_PROBLEM DESCRIPTION_: Within the records below is a range that opens at the line with "Health Equity" and closes at the line with "from Ottumwa High School". Return that range word for word, both ends included, and only that range.

(Dataset excerpts)
************
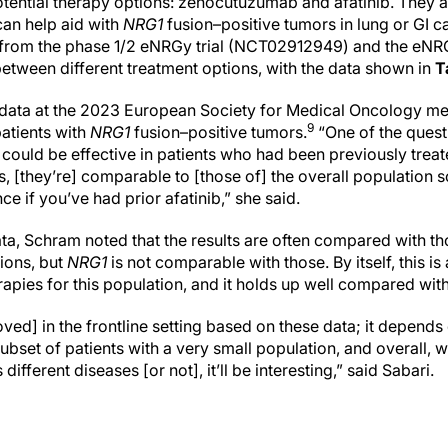
tential therapy options: zenocutuzumab and afatinib. They a
can help aid with
NRG1
fusion–positive tumors in lung or GI c
 from the phase 1/2 eNRGy trial (NCT02912949) and the eNRG
etween different treatment options, with the data shown in
T
ata at the 2023 European Society for Medical Oncology mee
9
patients with
NRG1
fusion–positive tumors.
“One of the quest
uld be effective in patients who had been previously treated
s, [they’re] comparable to [those of] the overall population s
ce if you’ve had prior afatinib,” she said.
ta, Schram noted that the results are often compared with t
ions, but
NRG1
is not comparable with those. By itself, this 
rapies for this population, and it holds up well compared wi
roved] in the frontline setting based on these data; it depend
 subset of patients with a very small population, and overall, 
ifferent diseases [or not], it’ll be interesting,” said Sabari.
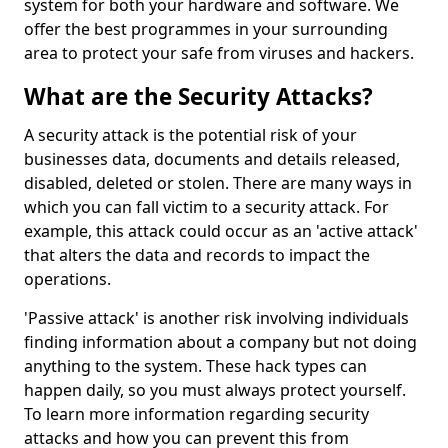
system for both your hardware and software. We
offer the best programmes in your surrounding
area to protect your safe from viruses and hackers.
What are the Security Attacks?
A security attack is the potential risk of your
businesses data, documents and details released,
disabled, deleted or stolen. There are many ways in
which you can fall victim to a security attack. For
example, this attack could occur as an 'active attack'
that alters the data and records to impact the
operations.
'Passive attack' is another risk involving individuals
finding information about a company but not doing
anything to the system. These hack types can
happen daily, so you must always protect yourself.
To learn more information regarding security
attacks and how you can prevent this from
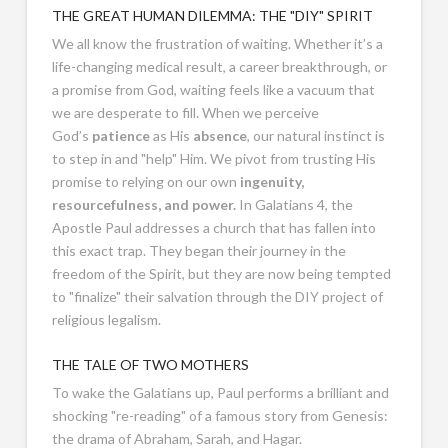
THE GREAT HUMAN DILEMMA: THE "DIY" SPIRIT
We all know the frustration of waiting. Whether it’s a
life-changing medical result, a career breakthrough, or
a promise from God, waiting feels like a vacuum that
we are desperate to fill. When we perceive
God’s
patience
as His
absence
, our natural instinct is
to step in and "help" Him. We pivot from trusting His
promise to relying on our own
ingenuity,
resourcefulness, and power.
In Galatians 4
, the
Apostle Paul addresses a church that has fallen into
this exact trap. They began their journey in the
freedom of the Spirit, but they are now being tempted
to "finalize" their salvation through the DIY project of
religious legalism.
THE TALE OF TWO MOTHERS
To wake the Galatians up, Paul performs a brilliant and
shocking "re-reading" of a famous story from Genesis:
the drama of Abraham, Sarah, and Hagar.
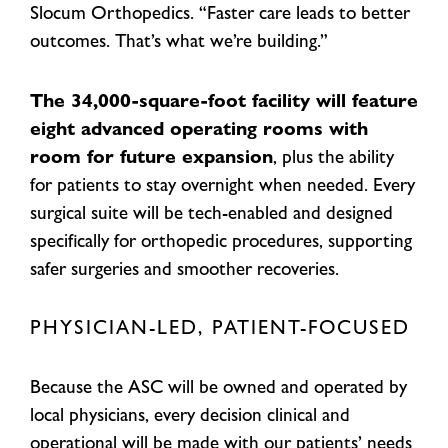
Slocum Orthopedics. “Faster care leads to better
outcomes. That’s what we’re building.”
The 34,000-square-foot facility will feature
eight advanced operating rooms with
room for future expansion
, plus the ability
for patients to stay overnight when needed. Every
surgical suite will be tech-enabled and designed
specifically for orthopedic procedures, supporting
safer surgeries and smoother recoveries.
PHYSICIAN-LED, PATIENT-FOCUSED
Because the ASC will be owned and operated by
local physicians, every decision clinical and
operational will be made with our patients’ needs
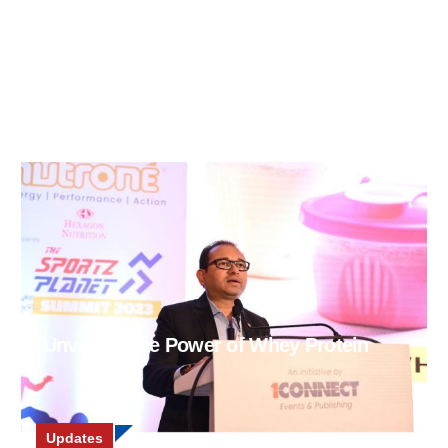
Unveiling the Power of Whey Protein
Updates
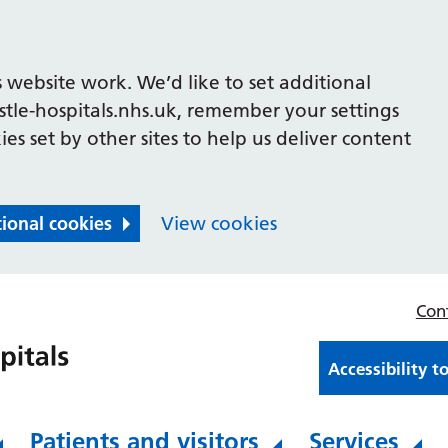
 website work. We’d like to set additional
le-hospitals.nhs.uk, remember your settings
es set by other sites to help us deliver content
tional cookies
View cookies
Con
Accessibility t
Patients and visitors
Services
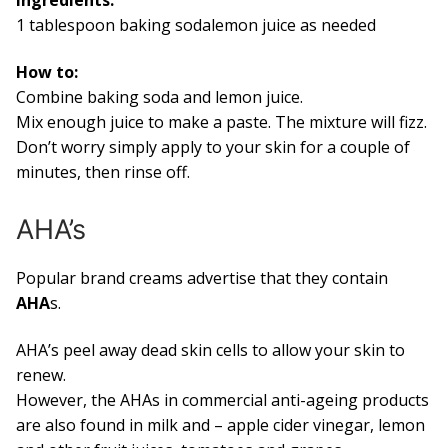
1 tablespoon baking sodalemon juice as needed
How to:
Combine baking soda and lemon juice.
Mix enough juice to make a paste. The mixture will fizz.
Don’t worry simply apply to your skin for a couple of
minutes, then rinse off.
AHA’s
Popular brand creams advertise that they contain
AHA
s.
AHA’s peel away dead skin cells to allow your skin to
renew.
However, the AHAs in commercial anti-ageing products
are also found in milk and – apple cider vinegar, lemon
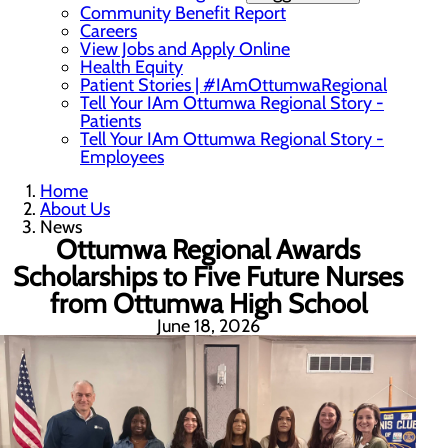
Community Benefit Report
Careers
View Jobs and Apply Online
Health Equity
Patient Stories | #IAmOttumwaRegional
Tell Your IAm Ottumwa Regional Story -
Patients
Tell Your IAm Ottumwa Regional Story -
Employees
Home
About Us
News
Ottumwa Regional Awards
Scholarships to Five Future Nurses
from Ottumwa High School
June 18, 2026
************
_SOLUTION FOR THIS PROBLEM_:
Health Equity
Patient Stories | #IAmOttumwaRegional
Tell Your IAm Ottumwa Regional Story -
Patients
Tell Your IAm Ottumwa Regional Story -
Employees
Home
About Us
News
Ottumwa Regional Awards
Scholarships to Five Future Nurses
from Ottumwa High School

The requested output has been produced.